___ KUTIPAN DOKUMEN ___
- Teks: Riyad Dafhi R.
- Foto: XR Meratus
- Diskusi Draw The Line 2025 digelar XR Meratus di Banjarbaru, diikuti puluhan aktivis, mahasiswa, dan komunitas jelang Sidang Umum PBB dan COP30 di Brazil.
- Kritik utama yang mereka sampaikan pada eksploitasi Pegunungan Meratus yang mempercepat krisis iklim global melalui penebangan hutan, perusakan ruang hidup, dan pencemaran sungai.
- Seruan untuk hentikan perusakan hutan, lakukan transisi energi adil, dan akhiri kriminalisasi terhadap pejuang lingkungan.
BANJARTIMES— Puluhan anak muda yang terdiri dari aktivis lingkungan, mahasiswa, komunitas solidaritas iklim, hingga masyarakat sipil berkumpul dalam Diskusi Draw The Line yang digelar XR Meratus di Wisma Graha Puspa Cendikiaz Banjarbaru, Minggu (21/9/25).
Forum ini menjadi bagian dari gerakan global Draw The Line 2025 yang digelar serentak di berbagai kota dunia menjelang Sidang Umum PBB dan KTT Iklim COP30 di Brazil.
___
__TUGAS KERJA 1__
Tulis ulang tanpa perubahan baris-baris di bawah, dari baris pertama sampai dengan baris yang memuat "gombra. Ha még senki sem".
Baris-baris berikut tidak ada hubungannya dengan artikel tentang diskusi Draw The Line.
___ BAHAN TERSEDIA ___
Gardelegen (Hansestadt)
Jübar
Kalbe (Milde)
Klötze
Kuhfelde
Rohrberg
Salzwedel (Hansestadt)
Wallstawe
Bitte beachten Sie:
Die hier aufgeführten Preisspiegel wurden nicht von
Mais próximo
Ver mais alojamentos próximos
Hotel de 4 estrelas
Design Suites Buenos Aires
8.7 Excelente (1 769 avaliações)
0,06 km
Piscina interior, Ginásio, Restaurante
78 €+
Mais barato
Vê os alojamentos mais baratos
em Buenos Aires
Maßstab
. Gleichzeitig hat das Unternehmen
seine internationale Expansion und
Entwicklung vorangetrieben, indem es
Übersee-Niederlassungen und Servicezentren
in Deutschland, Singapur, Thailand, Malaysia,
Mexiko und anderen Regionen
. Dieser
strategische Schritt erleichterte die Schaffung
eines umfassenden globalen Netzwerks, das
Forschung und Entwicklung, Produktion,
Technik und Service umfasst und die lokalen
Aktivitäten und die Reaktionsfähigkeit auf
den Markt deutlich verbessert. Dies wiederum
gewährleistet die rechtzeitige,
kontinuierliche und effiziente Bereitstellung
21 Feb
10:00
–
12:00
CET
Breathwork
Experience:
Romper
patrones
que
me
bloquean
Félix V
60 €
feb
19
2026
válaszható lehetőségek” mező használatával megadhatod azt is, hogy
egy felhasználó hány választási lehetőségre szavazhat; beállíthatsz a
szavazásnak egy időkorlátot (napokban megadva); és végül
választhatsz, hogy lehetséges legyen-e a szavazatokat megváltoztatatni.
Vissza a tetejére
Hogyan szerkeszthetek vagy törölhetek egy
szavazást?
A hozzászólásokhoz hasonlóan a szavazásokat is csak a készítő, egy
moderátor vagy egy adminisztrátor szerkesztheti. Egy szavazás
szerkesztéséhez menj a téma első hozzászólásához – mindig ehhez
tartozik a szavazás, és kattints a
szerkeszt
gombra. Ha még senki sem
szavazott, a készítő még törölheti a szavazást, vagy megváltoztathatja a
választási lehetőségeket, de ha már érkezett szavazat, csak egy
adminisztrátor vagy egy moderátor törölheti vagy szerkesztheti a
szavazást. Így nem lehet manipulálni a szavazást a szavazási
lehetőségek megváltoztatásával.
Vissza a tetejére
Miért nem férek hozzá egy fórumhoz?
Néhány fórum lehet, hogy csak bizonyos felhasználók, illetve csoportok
___
__TUGAS KERJA 2__
Lanjutkan artikel tentang diskusi Draw The Line setelah kalimat terakhirnya.

__KOTAK JAWABAN 1__
Gardelegen (Hansestadt)
Jübar
Kalbe (Milde)
Klötze
Kuhfelde
Rohrberg
Salzwedel (Hansestadt)
Wallstawe
Bitte beachten Sie:
Die hier aufgeführten Preisspiegel wurden nicht von
Mais próximo
Ver mais alojamentos próximos
Hotel de 4 estrelas
Design Suites Buenos Aires
8.7 Excelente (1 769 avaliações)
0,06 km
Piscina interior, Ginásio, Restaurante
78 €+
Mais barato
Vê os alojamentos mais baratos
em Buenos Aires
Maßstab
. Gleichzeitig hat das Unternehmen
seine internationale Expansion und
Entwicklung vorangetrieben, indem es
Übersee-Niederlassungen und Servicezentren
in Deutschland, Singapur, Thailand, Malaysia,
Mexiko und anderen Regionen
. Dieser
strategische Schritt erleichterte die Schaffung
eines umfassenden globalen Netzwerks, das
Forschung und Entwicklung, Produktion,
Technik und Service umfasst und die lokalen
Aktivitäten und die Reaktionsfähigkeit auf
den Markt deutlich verbessert. Dies wiederum
gewährleistet die rechtzeitige,
kontinuierliche und effiziente Bereitstellung
21 Feb
10:00
–
12:00
CET
Breathwork
Experience:
Romper
patrones
que
me
bloquean
Félix V
60 €
feb
19
2026
válaszható lehetőségek” mező használatával megadhatod azt is, hogy
egy felhasználó hány választási lehetőségre szavazhat; beállíthatsz a
szavazásnak egy időkorlátot (napokban megadva); és végül
választhatsz, hogy lehetséges legyen-e a szavazatokat megváltoztatatni.
Vissza a tetejére
Hogyan szerkeszthetek vagy törölhetek egy
szavazást?
A hozzászólásokhoz hasonlóan a szavazásokat is csak a készítő, egy
moderátor vagy egy adminisztrátor szerkesztheti. Egy szavazás
szerkesztéséhez menj a téma első hozzászólásához – mindig ehhez
tartozik a szavazás, és kattints a
szerkeszt
gombra. Ha még senki sem

__KOTAK JAWABAN 2__
“Gerakan ini menegaskan bahwa krisis iklim bukan lagi ancaman, melainkan sudah kian nyata yang kini dirasakan di berbagai belahan dunia, termasuk Kalimantan Selatan,” kata Koordinator Wira Surya Wibawa
Isu utama yang paling disoroti, kata Wira adalah aktivitas eksploitasi yang menggerogoti Pegunungan Meratus. Persoalan ini tak lagi bisa dilihat hanya sebagai isu lokal.
“Penebangan hutan, perusakan ruang hidup rakyat, hingga pencemaran sungai, telah menyumbang pelepasan karbon ke atmosfer yang mempercepat perubahan iklim global. Luka di Meratus adalah bagian dari luka besar krisis iklim dunia,” ujarnya.
Melalui forum ini, mereka membedah hubungan antara krisis iklim dan demokrasi yang kian tergerus.
Mereka juga menonton film dokumenter lingkungan yang merekam perjuangan Save Meratus, lalu mendiskusikan pesan-pesan yang terkandung di dalamnya.
Hentikan Perusakan Pegunungan Meratus
Dalam seruannya, anak-anak muda Kalimantan Selatan menuntut negara menghentikan perusakan hutan Meratus oleh tambang, sawit, dan proyek ekstraktif lain yang merampas ruang hidup rakyat.
Mereka juga menegaskan perlunya pengakuan penuh terhadap hak-hak masyarakat adat dan lokal sebagai garda terdepan penjaga hutan.
Selain itu, mereka menuntut transisi energi yang adil dengan menghentikan ketergantungan pada fosil, terutama batu bara, serta membuka ruang bagi energi terbarukan berbasis komunitas.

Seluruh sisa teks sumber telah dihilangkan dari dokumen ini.